Image and design file data

····················

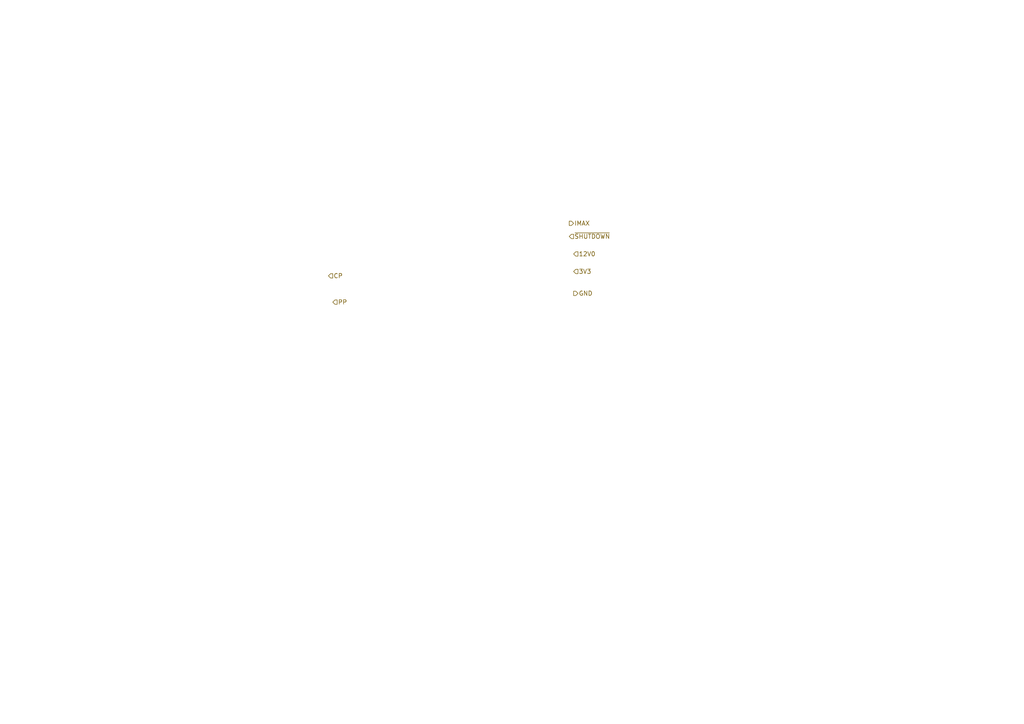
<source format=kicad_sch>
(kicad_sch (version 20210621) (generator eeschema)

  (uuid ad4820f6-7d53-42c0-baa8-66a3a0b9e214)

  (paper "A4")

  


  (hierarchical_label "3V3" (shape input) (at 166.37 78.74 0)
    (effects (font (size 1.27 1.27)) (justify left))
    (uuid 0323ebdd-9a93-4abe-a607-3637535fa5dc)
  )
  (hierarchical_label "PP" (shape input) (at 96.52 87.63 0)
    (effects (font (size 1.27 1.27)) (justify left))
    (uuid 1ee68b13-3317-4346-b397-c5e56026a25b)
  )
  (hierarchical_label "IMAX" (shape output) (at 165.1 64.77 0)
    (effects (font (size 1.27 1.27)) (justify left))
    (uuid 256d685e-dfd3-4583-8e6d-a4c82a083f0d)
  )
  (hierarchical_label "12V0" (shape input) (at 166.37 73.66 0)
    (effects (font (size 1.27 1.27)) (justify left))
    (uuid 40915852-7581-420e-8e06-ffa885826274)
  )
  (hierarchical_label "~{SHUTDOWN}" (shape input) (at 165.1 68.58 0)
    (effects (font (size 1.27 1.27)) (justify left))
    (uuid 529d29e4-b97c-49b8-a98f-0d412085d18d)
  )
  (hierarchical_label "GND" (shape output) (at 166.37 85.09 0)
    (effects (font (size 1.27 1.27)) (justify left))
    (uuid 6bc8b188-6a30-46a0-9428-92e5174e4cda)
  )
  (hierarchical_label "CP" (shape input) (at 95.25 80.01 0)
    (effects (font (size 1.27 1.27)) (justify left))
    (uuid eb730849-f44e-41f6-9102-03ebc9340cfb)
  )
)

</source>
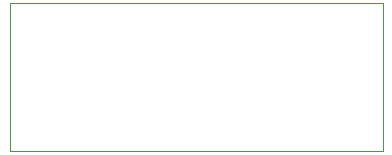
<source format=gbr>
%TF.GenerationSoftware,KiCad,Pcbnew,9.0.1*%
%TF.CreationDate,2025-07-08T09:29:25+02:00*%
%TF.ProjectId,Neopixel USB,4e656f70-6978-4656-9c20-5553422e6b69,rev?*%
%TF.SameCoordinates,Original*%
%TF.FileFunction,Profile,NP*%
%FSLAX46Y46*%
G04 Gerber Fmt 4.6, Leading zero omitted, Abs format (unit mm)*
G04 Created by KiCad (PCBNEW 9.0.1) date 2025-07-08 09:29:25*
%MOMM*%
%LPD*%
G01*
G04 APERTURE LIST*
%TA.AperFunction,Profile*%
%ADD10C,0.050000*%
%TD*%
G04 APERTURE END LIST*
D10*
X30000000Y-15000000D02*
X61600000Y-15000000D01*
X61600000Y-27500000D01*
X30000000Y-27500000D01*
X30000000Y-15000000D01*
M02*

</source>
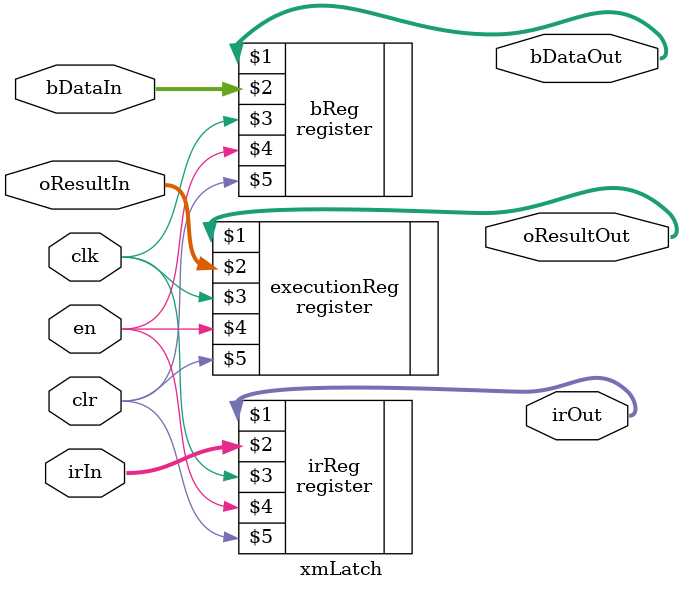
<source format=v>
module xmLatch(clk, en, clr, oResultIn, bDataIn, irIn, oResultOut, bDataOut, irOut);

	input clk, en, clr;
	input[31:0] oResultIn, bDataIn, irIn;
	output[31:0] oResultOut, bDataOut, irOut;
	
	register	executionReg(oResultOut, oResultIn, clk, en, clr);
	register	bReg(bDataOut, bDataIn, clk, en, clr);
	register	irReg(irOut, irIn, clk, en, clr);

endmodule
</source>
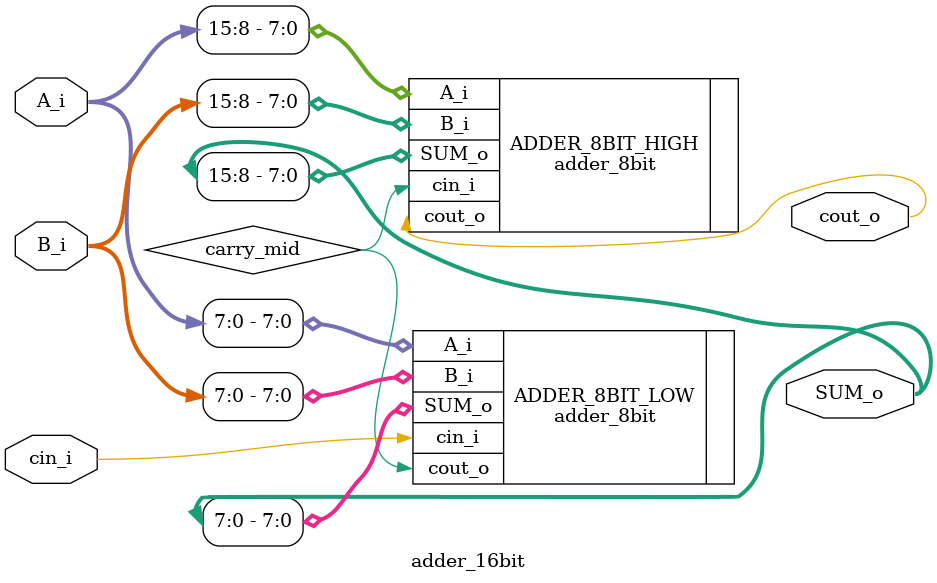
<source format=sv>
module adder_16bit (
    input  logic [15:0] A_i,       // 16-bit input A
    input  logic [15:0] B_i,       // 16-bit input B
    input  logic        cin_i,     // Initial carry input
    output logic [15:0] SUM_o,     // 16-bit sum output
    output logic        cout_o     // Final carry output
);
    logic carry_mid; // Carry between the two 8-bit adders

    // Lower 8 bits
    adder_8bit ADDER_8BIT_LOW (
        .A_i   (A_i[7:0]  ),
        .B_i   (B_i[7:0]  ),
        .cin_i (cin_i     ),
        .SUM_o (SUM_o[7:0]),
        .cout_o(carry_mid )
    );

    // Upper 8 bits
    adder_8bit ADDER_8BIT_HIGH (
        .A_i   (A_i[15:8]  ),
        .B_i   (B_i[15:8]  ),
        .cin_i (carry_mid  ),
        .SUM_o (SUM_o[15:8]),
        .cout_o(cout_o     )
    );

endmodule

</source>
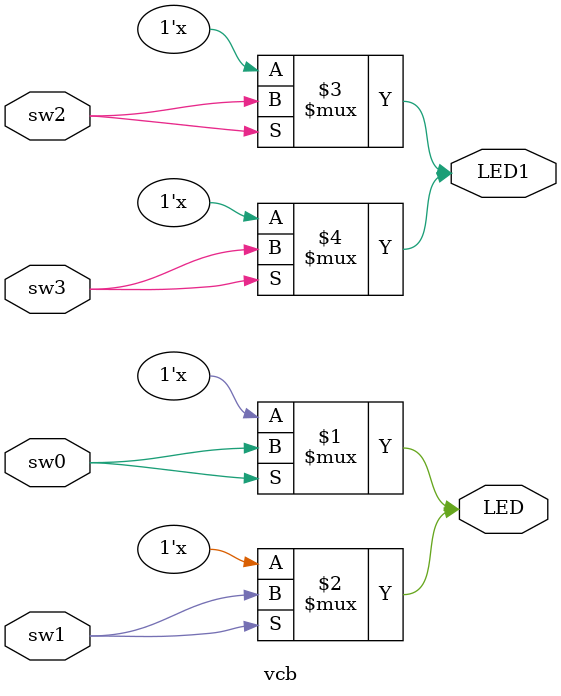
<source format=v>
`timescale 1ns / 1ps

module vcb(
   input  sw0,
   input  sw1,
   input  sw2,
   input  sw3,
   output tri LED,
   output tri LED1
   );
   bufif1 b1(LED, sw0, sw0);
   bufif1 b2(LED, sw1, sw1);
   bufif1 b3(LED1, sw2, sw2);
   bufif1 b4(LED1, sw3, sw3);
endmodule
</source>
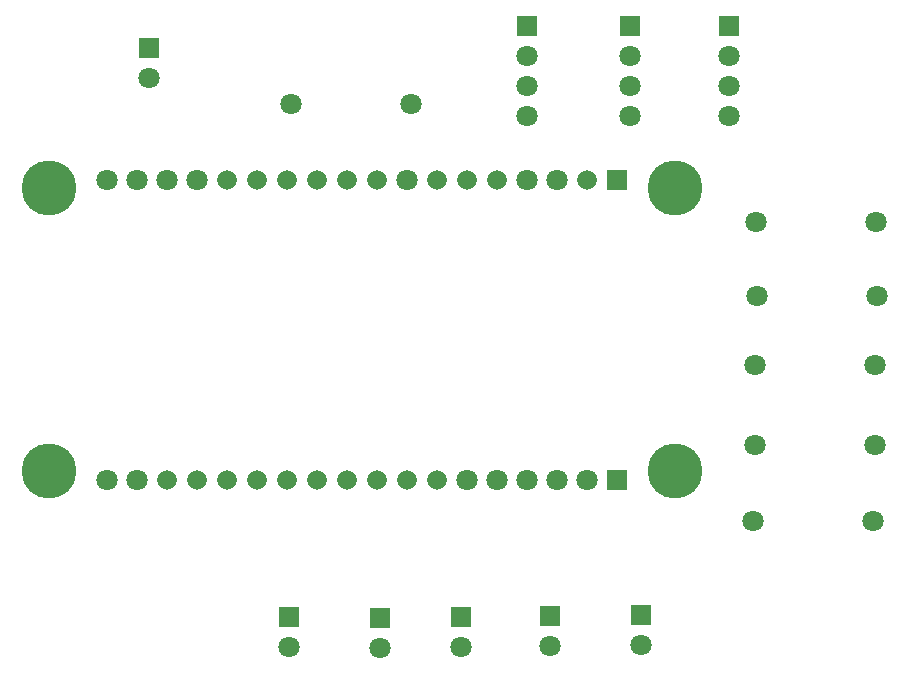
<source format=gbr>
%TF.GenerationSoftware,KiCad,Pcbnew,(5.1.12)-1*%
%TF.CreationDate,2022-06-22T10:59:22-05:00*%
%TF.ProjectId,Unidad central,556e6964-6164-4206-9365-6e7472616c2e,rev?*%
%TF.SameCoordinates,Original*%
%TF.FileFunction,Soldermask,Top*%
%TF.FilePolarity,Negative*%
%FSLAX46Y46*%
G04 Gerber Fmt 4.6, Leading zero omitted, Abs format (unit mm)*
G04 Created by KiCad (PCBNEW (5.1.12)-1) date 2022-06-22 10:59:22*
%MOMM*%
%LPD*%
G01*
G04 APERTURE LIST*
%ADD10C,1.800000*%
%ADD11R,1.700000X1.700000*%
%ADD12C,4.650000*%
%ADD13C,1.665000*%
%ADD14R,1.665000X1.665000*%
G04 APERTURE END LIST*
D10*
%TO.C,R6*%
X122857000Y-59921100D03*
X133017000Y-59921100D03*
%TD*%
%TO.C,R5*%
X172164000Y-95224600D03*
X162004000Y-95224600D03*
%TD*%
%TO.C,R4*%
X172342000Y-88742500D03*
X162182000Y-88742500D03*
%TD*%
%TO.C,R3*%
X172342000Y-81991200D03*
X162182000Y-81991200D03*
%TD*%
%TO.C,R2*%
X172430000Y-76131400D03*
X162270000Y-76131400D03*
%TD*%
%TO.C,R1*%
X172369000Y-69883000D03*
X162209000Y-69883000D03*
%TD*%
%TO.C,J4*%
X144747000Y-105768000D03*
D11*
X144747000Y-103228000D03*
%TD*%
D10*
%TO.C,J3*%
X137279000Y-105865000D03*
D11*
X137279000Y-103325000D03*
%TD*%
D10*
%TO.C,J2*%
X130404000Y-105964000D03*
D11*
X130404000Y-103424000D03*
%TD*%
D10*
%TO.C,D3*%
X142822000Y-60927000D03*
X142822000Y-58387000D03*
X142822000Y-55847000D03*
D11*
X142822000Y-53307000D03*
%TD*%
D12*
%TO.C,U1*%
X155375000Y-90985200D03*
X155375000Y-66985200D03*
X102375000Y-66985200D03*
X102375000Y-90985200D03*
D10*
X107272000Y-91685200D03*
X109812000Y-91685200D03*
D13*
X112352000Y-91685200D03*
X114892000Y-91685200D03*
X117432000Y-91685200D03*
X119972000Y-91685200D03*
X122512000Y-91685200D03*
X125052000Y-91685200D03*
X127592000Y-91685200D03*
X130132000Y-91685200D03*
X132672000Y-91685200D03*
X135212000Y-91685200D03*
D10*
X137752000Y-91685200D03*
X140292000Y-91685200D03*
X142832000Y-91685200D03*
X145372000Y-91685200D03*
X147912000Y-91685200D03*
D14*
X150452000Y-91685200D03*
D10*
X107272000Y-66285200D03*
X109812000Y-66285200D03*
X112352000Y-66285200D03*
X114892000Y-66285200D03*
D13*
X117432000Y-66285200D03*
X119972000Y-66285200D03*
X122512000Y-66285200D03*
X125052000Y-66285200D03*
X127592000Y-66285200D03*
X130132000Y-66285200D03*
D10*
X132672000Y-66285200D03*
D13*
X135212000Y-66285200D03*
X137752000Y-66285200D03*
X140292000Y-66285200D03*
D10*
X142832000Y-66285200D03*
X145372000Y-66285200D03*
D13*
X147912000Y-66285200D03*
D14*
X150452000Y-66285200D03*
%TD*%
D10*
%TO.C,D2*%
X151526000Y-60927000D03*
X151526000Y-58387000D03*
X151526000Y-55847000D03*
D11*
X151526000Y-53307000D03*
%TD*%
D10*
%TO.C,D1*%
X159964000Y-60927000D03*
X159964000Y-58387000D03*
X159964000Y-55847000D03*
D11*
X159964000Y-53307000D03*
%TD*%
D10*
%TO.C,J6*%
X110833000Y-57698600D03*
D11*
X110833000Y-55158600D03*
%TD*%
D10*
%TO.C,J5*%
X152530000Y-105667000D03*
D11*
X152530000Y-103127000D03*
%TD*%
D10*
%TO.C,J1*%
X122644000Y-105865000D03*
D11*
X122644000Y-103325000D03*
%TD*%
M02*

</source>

····················

- About this task: Reproduce every line above that contains the string "bDataIn".

- Solved problem:
module xmLatch(clk, en, clr, oResultIn, bDataIn, irIn, oResultOut, bDataOut, irOut);
	input[31:0] oResultIn, bDataIn, irIn;
	register	bReg(bDataOut, bDataIn, clk, en, clr);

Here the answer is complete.